Secondary structure is going to be the alpha helixes and the beta pleated sheets. And so
an alpha helix will look like this. What’s holding that in place is simply going to be
the hydrogen bonds. And then we’re going to have a beta pleated sheet. A beta pleated
sheet might look like something like that. So there’s going to be hydrogen bonds between
here and here. But maybe this right here is a real hydrophobic R group, and it’s going
to fold right to the middle and then this might be hydrophilic. It’s going to fold to
the outside. We might have positive attracted to negative then we eventually have a three
dimensional shape of a protein. Now this may combine with other proteins. But what’s cool
about proteins is their structure fits their function. If it doesn’t have this structure,
if we heat it up, if we cool it, if we change the acidity, basically it will fold apart.
We call that denature and then it doesn’t work anymore. And so I said at the end you
could help in science. So there’s a program called Foldit. I’m going to launch it and
I’ll be back in just a second. And so in this program what you’re given is a simple polypeptide.
So we have two amino acids and then this is going to be the R group. And what you do in
this video game is you try to make the R groups happy. So I’ve already cleared level one.
So let’s go on to level 2. You can download this for Mac, Lynx and Windows. Let me quickly
turn this one around. You can see here that we have a couple of, let me get the help out
of the way, you have a couple of different amino acids and then their R groups. I can
pull those apart and they’re going to be a little bit happier and then I can clear the
level. And so what are you really doing.

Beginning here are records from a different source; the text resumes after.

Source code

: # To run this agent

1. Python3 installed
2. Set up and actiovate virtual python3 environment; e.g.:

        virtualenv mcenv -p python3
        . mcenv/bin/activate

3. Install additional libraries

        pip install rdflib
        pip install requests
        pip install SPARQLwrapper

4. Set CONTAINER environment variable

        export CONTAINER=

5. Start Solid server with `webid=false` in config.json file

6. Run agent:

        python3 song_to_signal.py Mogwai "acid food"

As I play this game I can talk, basically what
you’re doing is you’re learning the rules of protein folding, but these problems are
going to get harder and harder and harder. You can see an alpha helix here. And so what
you can do is you can get really good at folding these proteins. And what’s neat about this
is people are playing Foldit hour and hour after hour. And it hit the news last year
where a couple of protein folders, probably a team of protein folders decoded the shape
of a really important enzyme in HIV infection. And so it’s plausible that in the future gamers
are going to win a Nobel prize for the work they do on protein folding. Because we know
the primary structure of proteins, but we don’t have any idea of how the three dimensional
shape is put together. And computers are good at this but it turns out that humans are maybe
a little bit better. And so those are proteins and I hope that was helpful.